Mechanical or hydraulic floor jack?
This one is easy! Mechanical jacks, at least these days, should only be used in a pinch. They have a smaller surface area than hydraulic trolley jacks, so they're prone to slipping if not set correctly. They're simply less forgiving when it comes to ease-of-use, and the tiny scissor crank is as cumbersome to use as it is hazardous. They're extremely lightweight, so people often keep them in their trunk in case of a flat. So, if you're not in the middle of a roadside emergency, don't use one! A hydraulic jack is much safer. The internal cylinder shouldn't drift unless there's a rod seal leak, and that's rare in a good floor jack. (Like we said before, always use a jack stand, so if the jack falls or slips before you can remove a tire, your vehicle's brake components are never put at risk.)

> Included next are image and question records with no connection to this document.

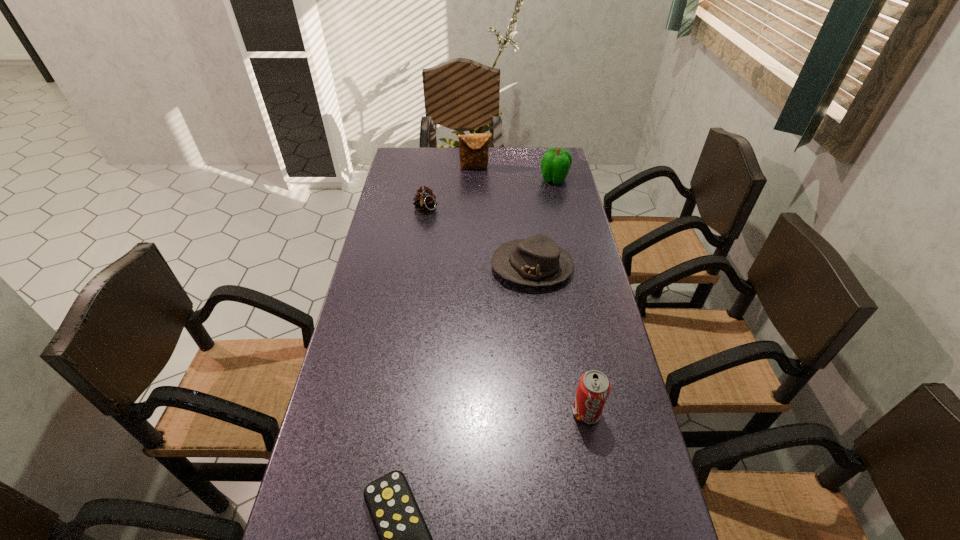
Locate which object is the fifth closest to the bell pepper. Please provide its 2D coordinates. Your answer should be formatted as a tuple, i.e. [(x, y)], where the tuple contains the x and y coordinates of a point satisfying the conditions above.

[(404, 539)]

Locate which object is the second closest to the nearest object. Please provide its 2D coordinates. Your answer should be formatted as a tuple, i.e. [(x, y)], where the tuple contains the x and y coordinates of a point satisfying the conditions above.

[(537, 261)]

This screenshot has height=540, width=960. Find the location of `free location that satisfies the following two spatial constraints: 1. with a leaf charm attached to the pinecone; 2. on the right side of the fifth farthest object`. free location that satisfies the following two spatial constraints: 1. with a leaf charm attached to the pinecone; 2. on the right side of the fifth farthest object is located at coordinates (395, 412).

Find the location of `vacant region that satisfies the following two spatial constraints: 1. with a leaf charm attached to the pinecone; 2. on the right side of the second nearest object`. vacant region that satisfies the following two spatial constraints: 1. with a leaf charm attached to the pinecone; 2. on the right side of the second nearest object is located at coordinates (395, 412).

Locate an element on the screen. This screenshot has height=540, width=960. vacant space that satisfies the following two spatial constraints: 1. with a leaf charm attached to the pinecone; 2. on the right side of the soda can is located at coordinates (395, 412).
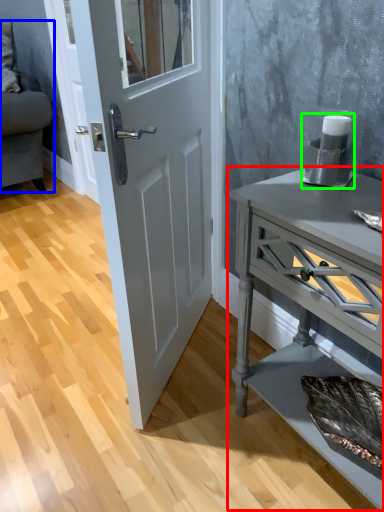
Question: Based on their relative distances, which object is nearer to nightstand (highlighted by a red box)? Choose from studio couch (highlighted by a blue box) and appliance (highlighted by a green box).

Choices:
 (A) studio couch
 (B) appliance

Answer: (B)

A word on bottle jacks: Bottle jacks (sometimes called piston jacks) are small and lightweight, but they aren't nearly as stable as trolley jacks. These are often used to lift wheels off of four-post lifts in place of rolling bridge jacks, but they're not useful for getting cars very high off the ground. We don't recommend them for general home use, because trolley jacks are safer while still being portable and very affordable.
Aluminum or Steel?
When it comes to selecting a steel or aluminum floor jack, don't be persuaded by misinformation. Despite what some may believe, steel doesn't make for a "stronger" jack, especially the way they're manufactured today. Ranger's professional-grade aluminum racing floor jack, for instance, is crafted out of aircraft-grade billet aluminum. We guarantee its reliability as much as we do any other jack we make. Aluminum jacks are lighter and easier to maneuver, making them popular for race tracks and larger shops. The price tag is probably a little higher for a good jack, but not by much. The bottom line is that both styles are safe, and if shedding a few pounds of jack weight is important to you, aluminum is an ideal choice.
Standard or low-profile floor jack?
Anyone with a low-stance sports car or lowered suspension should consider a low-profile hydraulic jack. These super-long trolley designs will safely reach the jacking points on most vehicles. The longer frame also makes this design easier to jack. On the other hand, standard jacks may be better for lifting trucks and other high-stance vehicles. That's simply because the taller jack will not have to lift as far before contacting the vehicle chassis, so you'll ultimately get more lifting height out of the standard size when jacking up those vehicles.
Does quick-pump matter to you?
If you're at the track or literally racing against the clock, you might want to consider a quick-pump hydraulic jack. They take fewer pumps to reach the vehicle chassis and get to the max lifting height, so they save time and are even ergonomically made for easier pumping action. These models might add a few bucks to the price tag, but it's worth it for professional mechanics and anyone else whose work is time-sensitive.